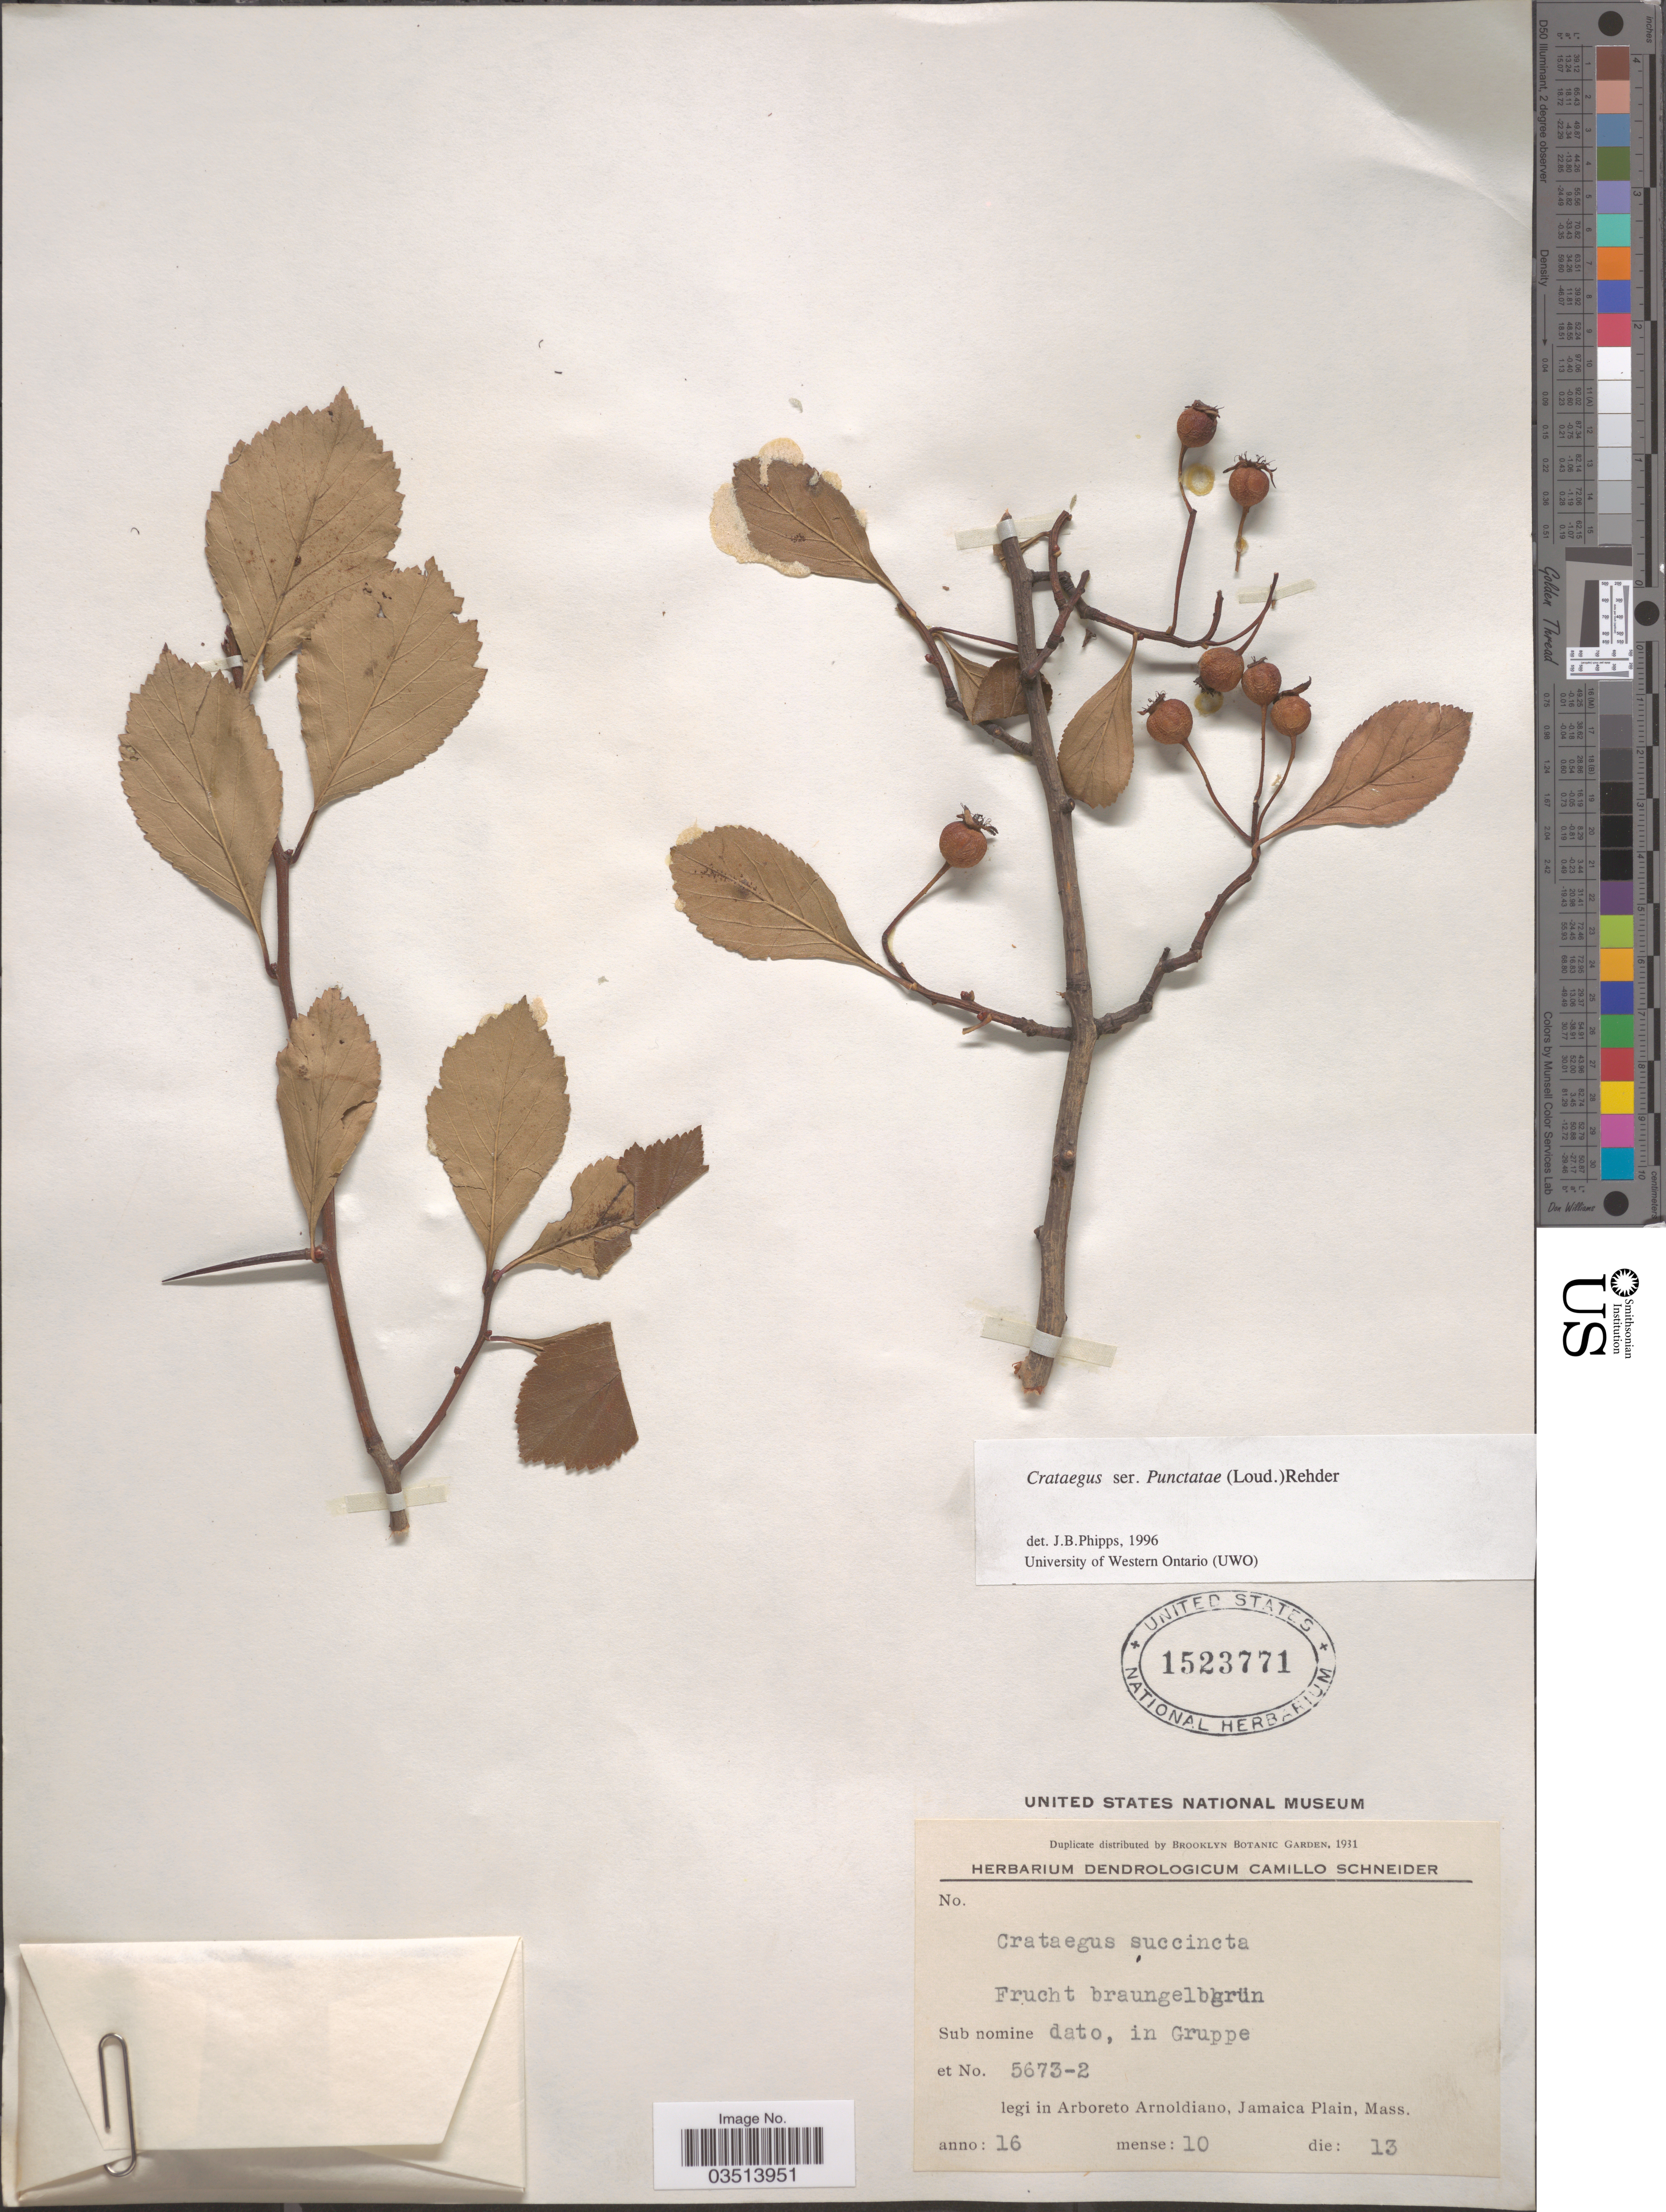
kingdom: Plantae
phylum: Tracheophyta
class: Magnoliopsida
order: Rosales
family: Rosaceae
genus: Crataegus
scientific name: Crataegus collina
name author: Chapm.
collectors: ex herb. Dendrologicum C. Schneider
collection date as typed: Transcribed d/m/y: 13/10/16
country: United States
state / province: Massachusetts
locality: Arboreto Arnoldiano, Jamaica Plain.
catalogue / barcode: US 1523771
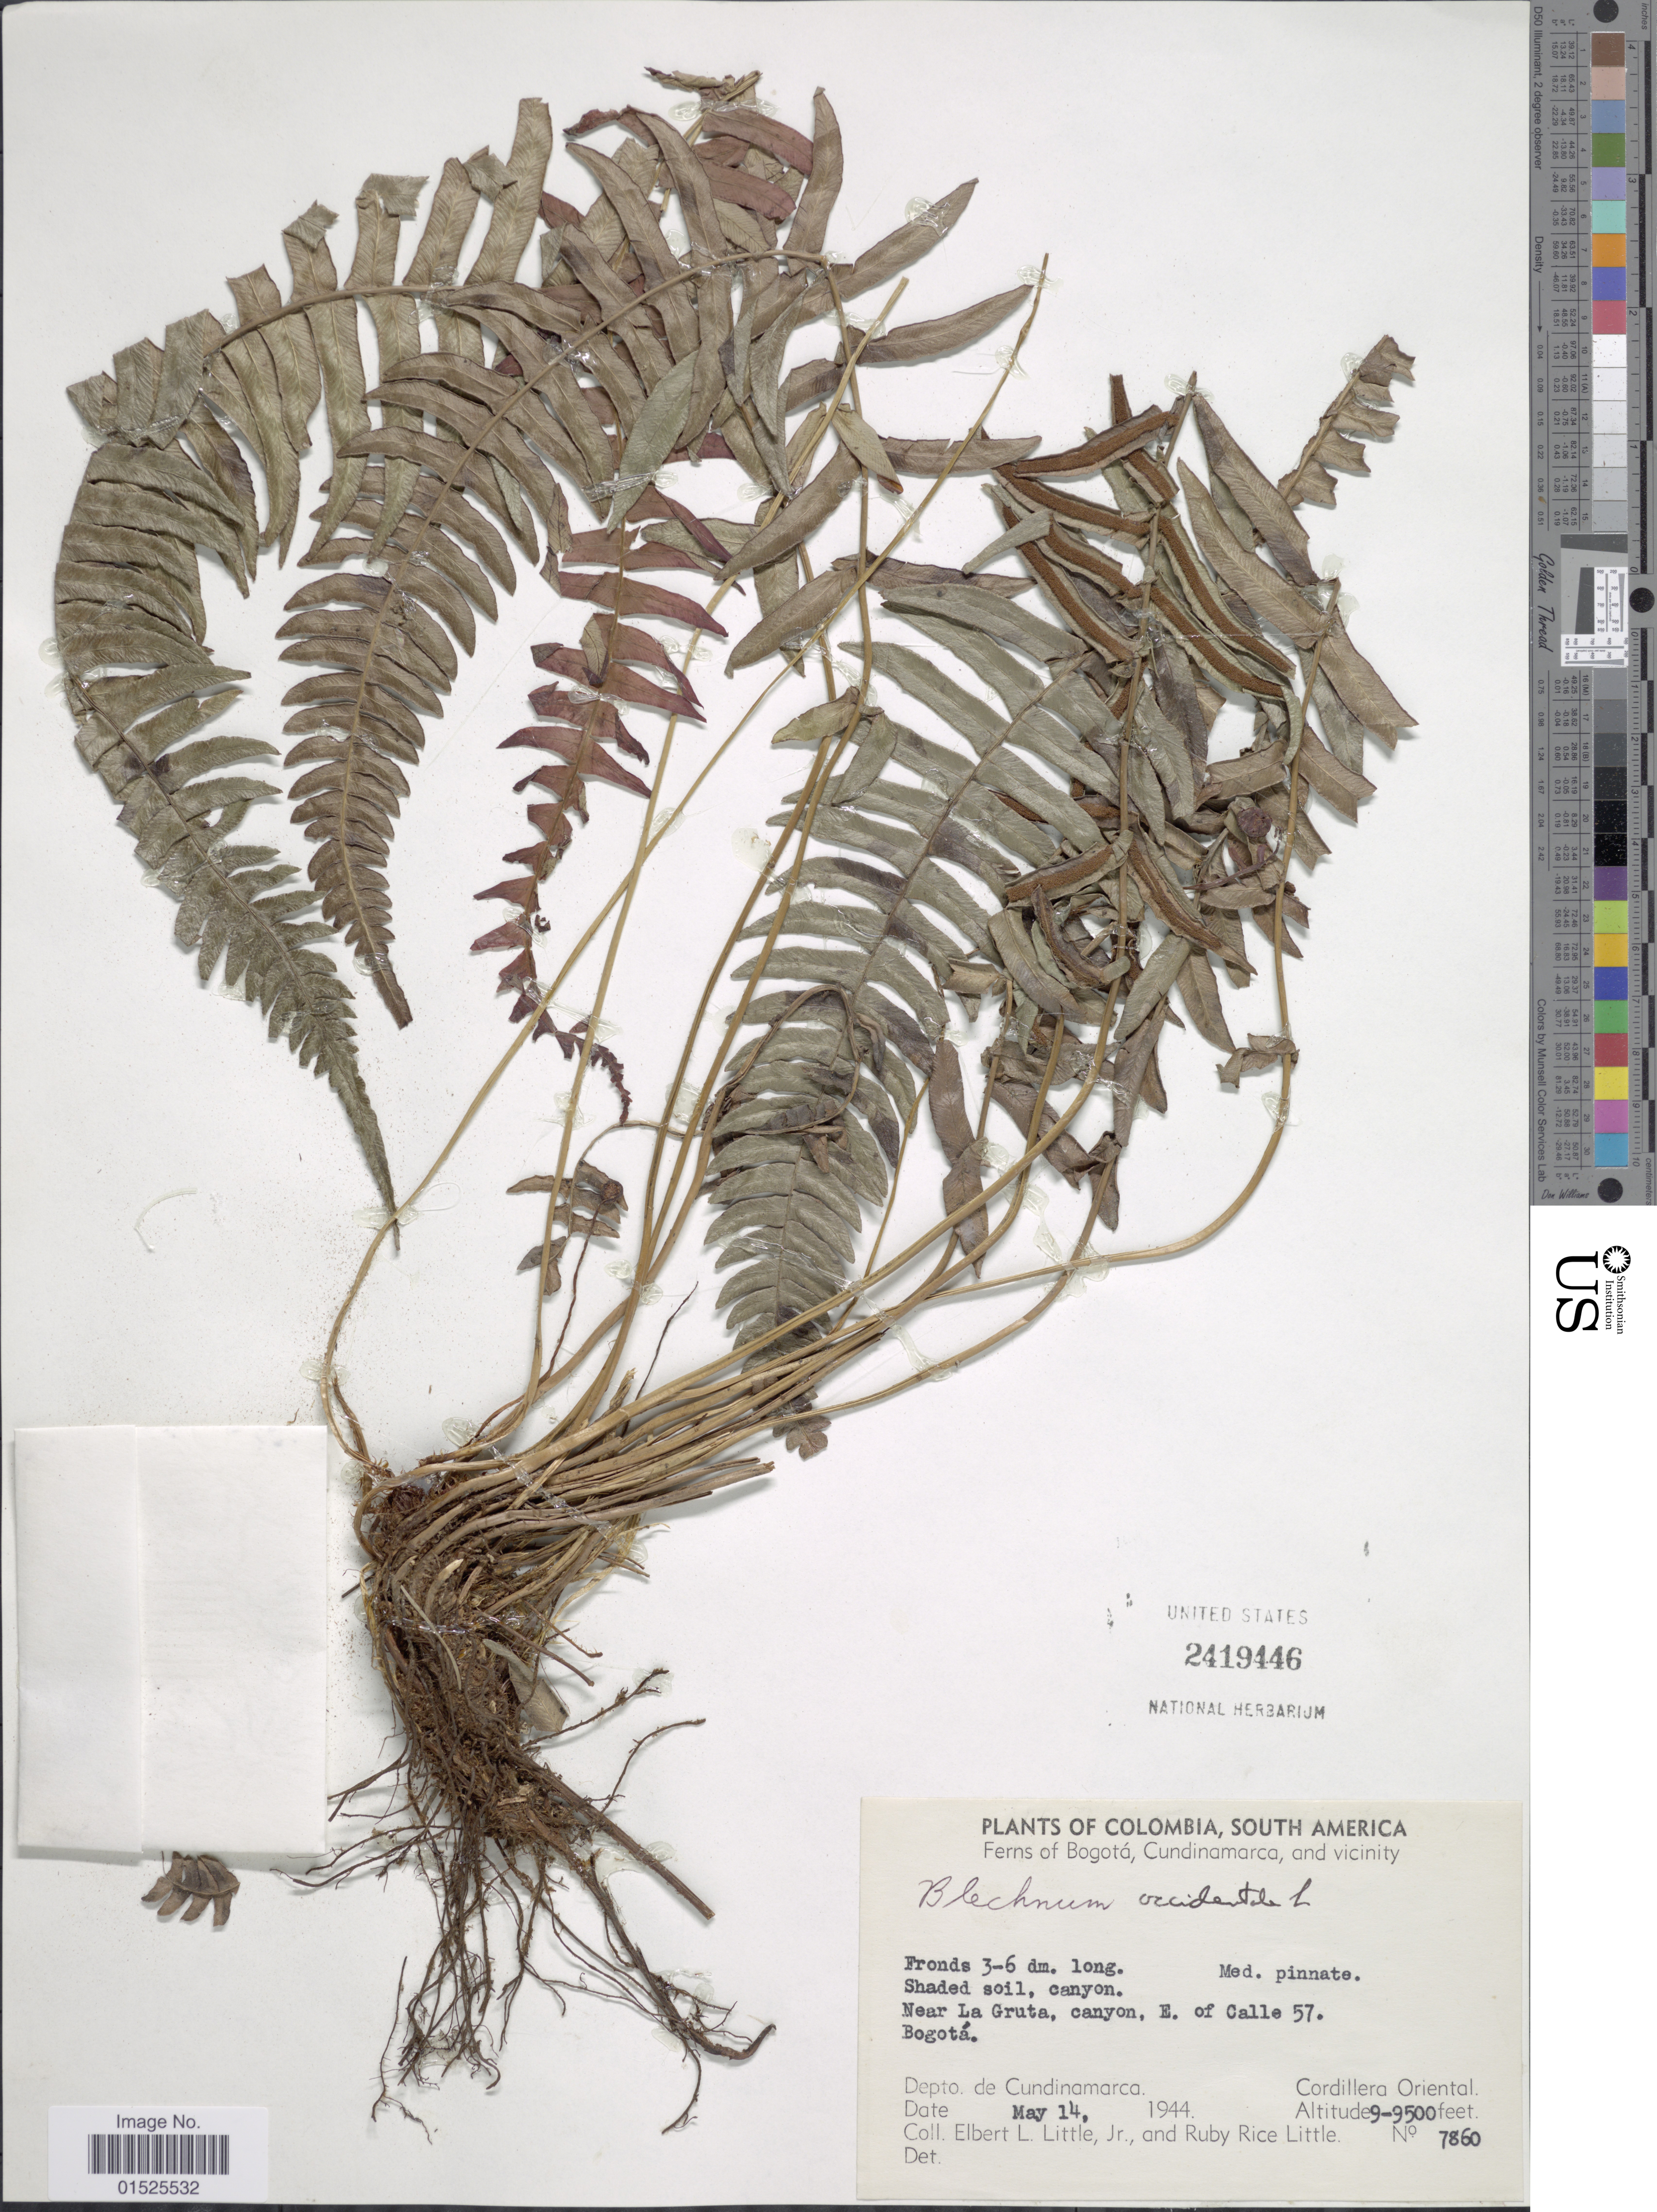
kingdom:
• • • • • • •
» Short task: Render all of the data above as a numbered list with one line per entry, skipping blank lines and leaving the pictures out.

» Output of the task:
1. kingdom: Plantae
2. phylum: Tracheophyta
3. class: Magnoliopsida
4. order: Rosales
5. family: Rosaceae
6. genus: Crataegus
7. scientific name: Crataegus collina
8. name author: Chapm.
9. collectors: ex herb. Dendrologicum C. Schneider
10. collection date as typed: Transcribed d/m/y: 13/10/16
11. country: United States
12. state / province: Massachusetts
13. locality: Arboreto Arnoldiano, Jamaica Plain.
14. catalogue / barcode: US 1523771
15. kingdom:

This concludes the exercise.